We ignored the hostility and marched on.
By the time Yisus and I made it back to Lollipop around 3 AM the door was closed. Without the guarantee of a wild party, it seemed too risky to pay for a cab back downtown, so I stepped into a place I never thought I would—Papi Fun Bar.
Papi was the epitome of poor gay taste. It was tiny, fluorescent green and pink, encased in glass windows, blasting incessant circuit music while young partiers wiggled and shaked. But it was a place to regroup (again).
Maybe someone would lead us to a cool afterparty?
We paid the 35 peso cover and stepped right in, receiving our complimentary beer right at the room. At least we didn’t have to line up at the bar…
Dancing half-heartedly to mindless yet catchy electronic beats, I gazed around the room, safe in the anonymity of my undercover disguise, looking for the hook-up.
Except nobody met the “after party profile.” Finding a tip-off isn’t hard once you know what to look for. Experienced revelers can spot a fellow after-partier from a mile away. There’s that beatific grin, the sweaty disheveled hair, that devil-may-care sparkle in the eye. But I didn’t find that sparkle at Papi Funbar tonight. The boys and girls here were either content right where they were, or yawning their way out the door.
We continued dancing, going through the motions, impatient.
As I swiveled my neck to survey the room I caught the eye of an obviously strung out circuit boy, grinding sexually on an tall platform. He leaned over and yelled over the music,
“Gorgeous, darling, gorgeous!”
Then continued writhing in ecstasy, still smiling, lost in his own little world.
I smiled and turned away. “Thanks.”
But my circuit boy admirer wouldn’t give up so easily. After a few minutes he tried to dance with me, reaching out, grabbing. Yisus stepped in and pretended to be my boyfriend, hoping to deter the unwanted advances.
My mind raced,
What did I do wrong, or right, in my life? How did I end up here? Cut-off shorts, wig full drag makeup, leaning on a strange queer rapper thirsty for mad after party fighting off cracked-out circuit boys in the lusty 3 AM haze.
Exasperated, we exited the club to get away from circuit boy.
Yisus flicked his cigarette, irritated.
“What should we do?”
“Looks like the party is over…”
“Yeah.

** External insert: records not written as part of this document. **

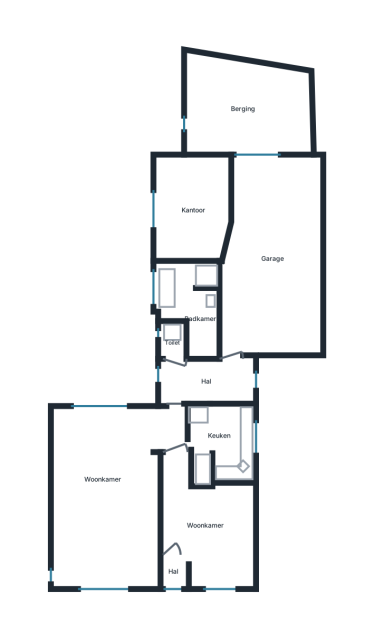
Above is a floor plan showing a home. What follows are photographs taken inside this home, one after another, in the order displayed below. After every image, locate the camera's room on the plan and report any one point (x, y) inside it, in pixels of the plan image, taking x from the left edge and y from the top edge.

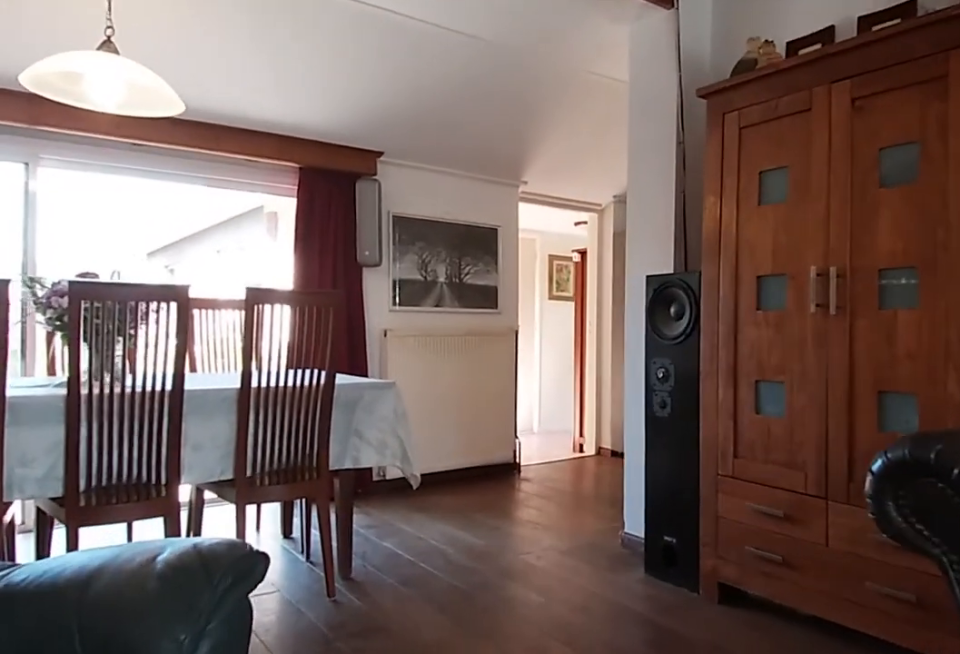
(104, 585)
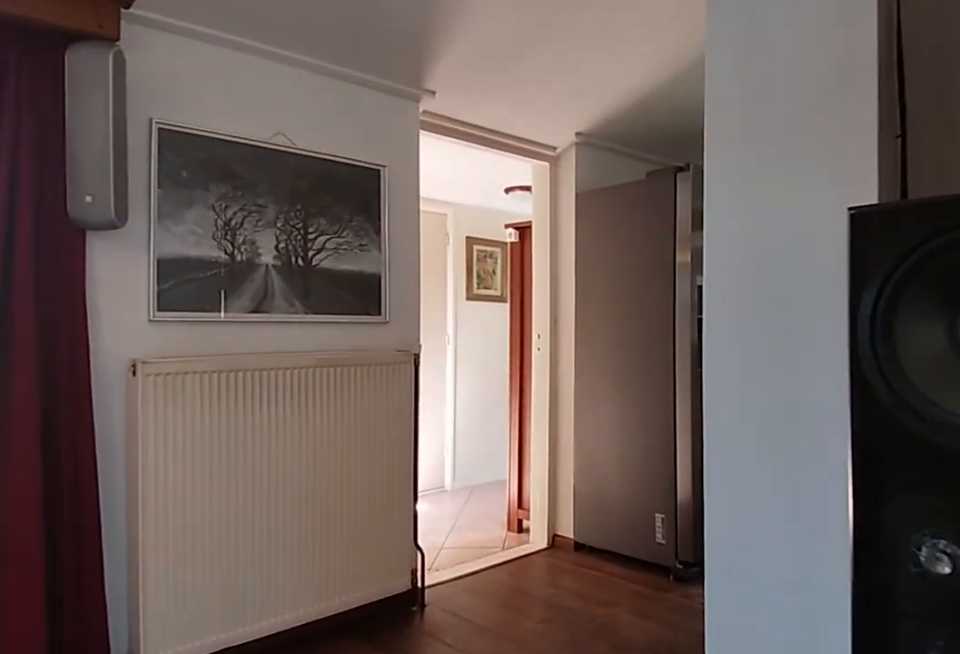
(104, 585)
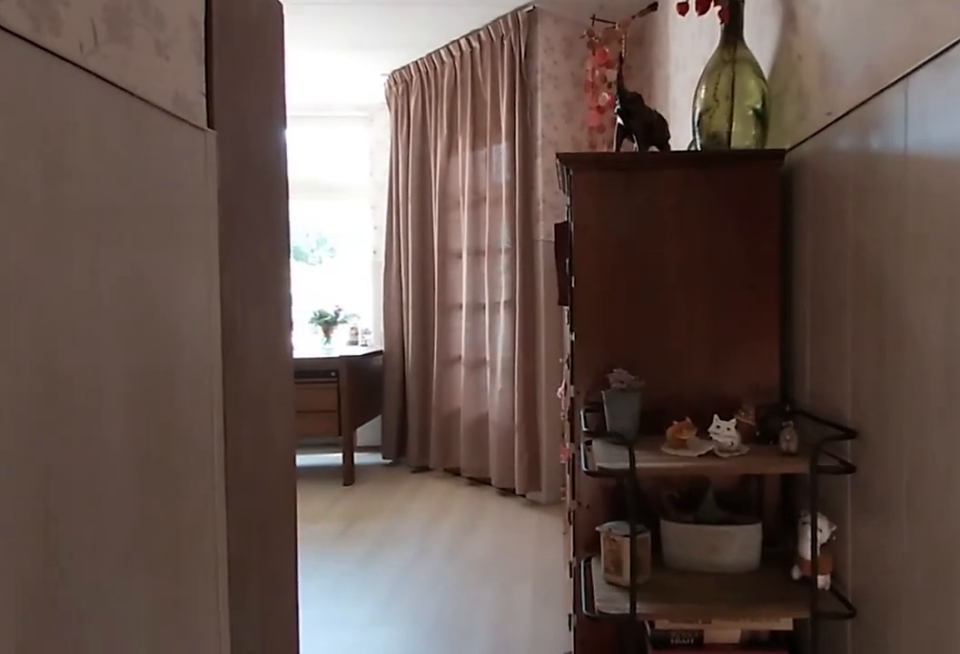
(207, 526)
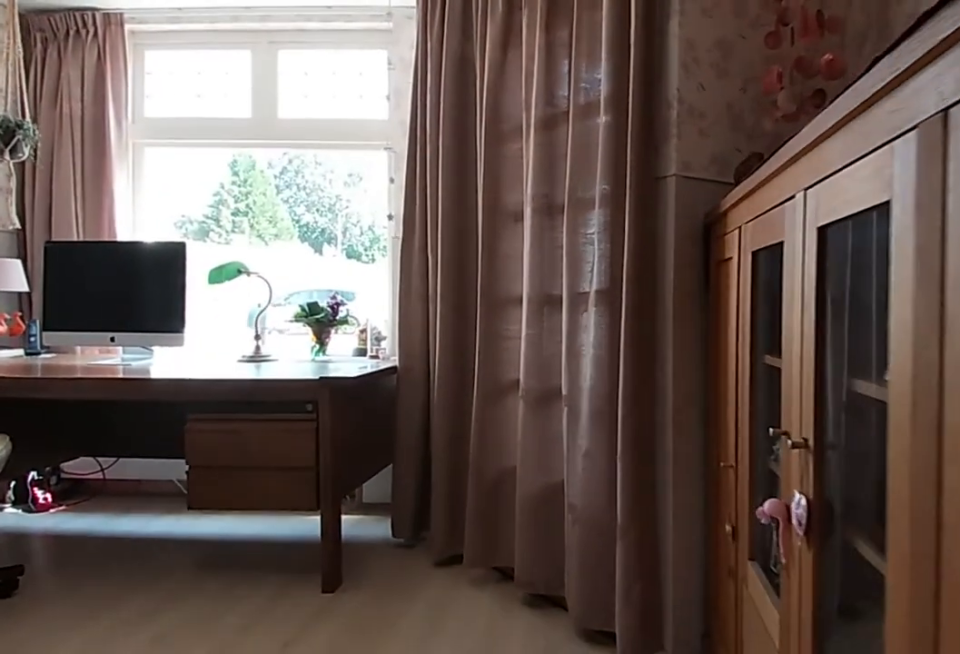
(207, 526)
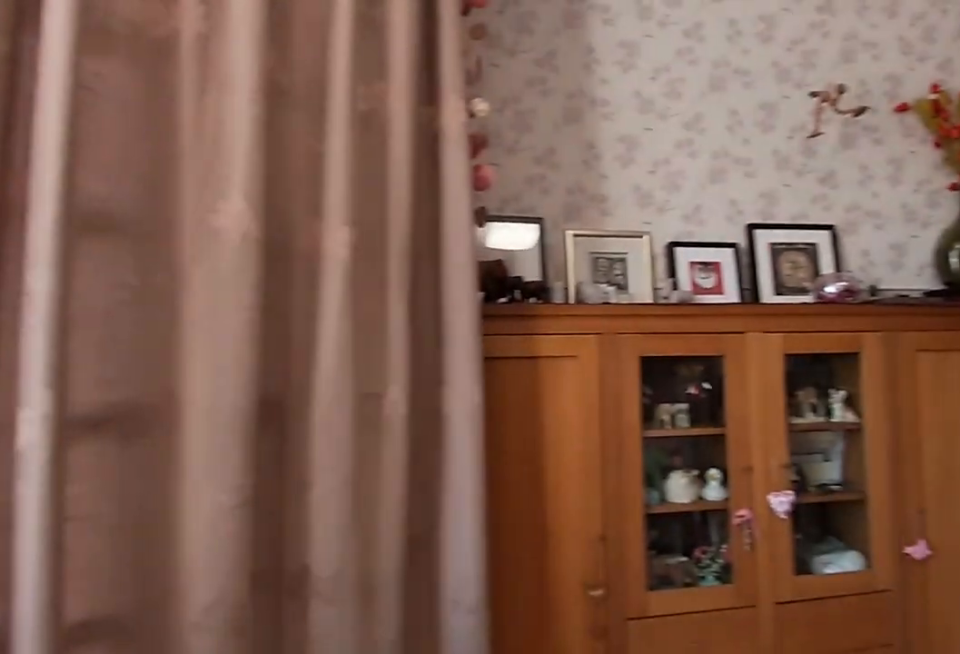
(207, 526)
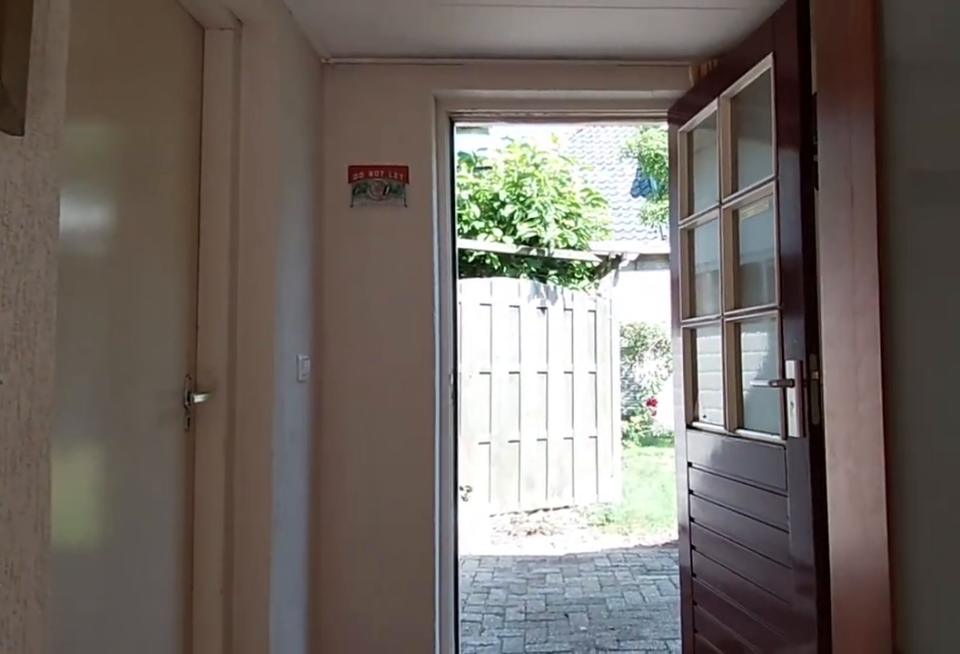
(205, 379)
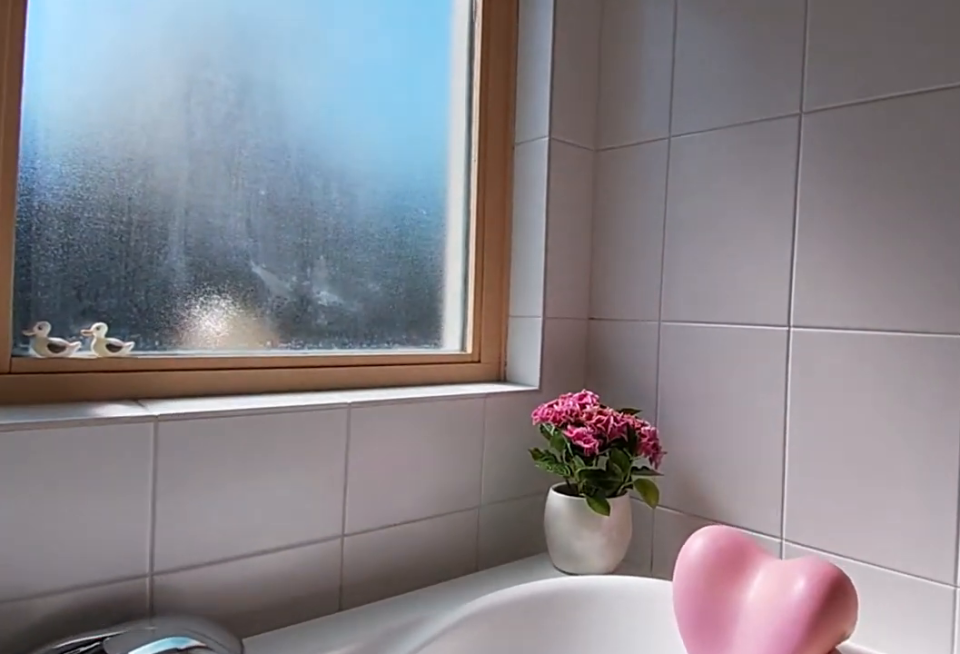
(190, 303)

Let’s go.”
We stumbled back to the hotel, tired and unsatisfied.
“How much, sweetie?”
The tired receptionist unlocked the door and we popped into the hotel.
Back in my room, I reflected on our underground undercover mission.
- Clubs, bars, cantinas and even awards ceremonies.
- Gays, lesbians, queers, drag queens, and more.
- Underground, mainstream, and in-between.
Nothing had turned out as planned, but we’d had an exhilarating outing. Amid empty accolades and sexual harassment, we’d managed to make a broad sweep of underground Mexico City and its amazingly varied LGBT nightlife in just one night.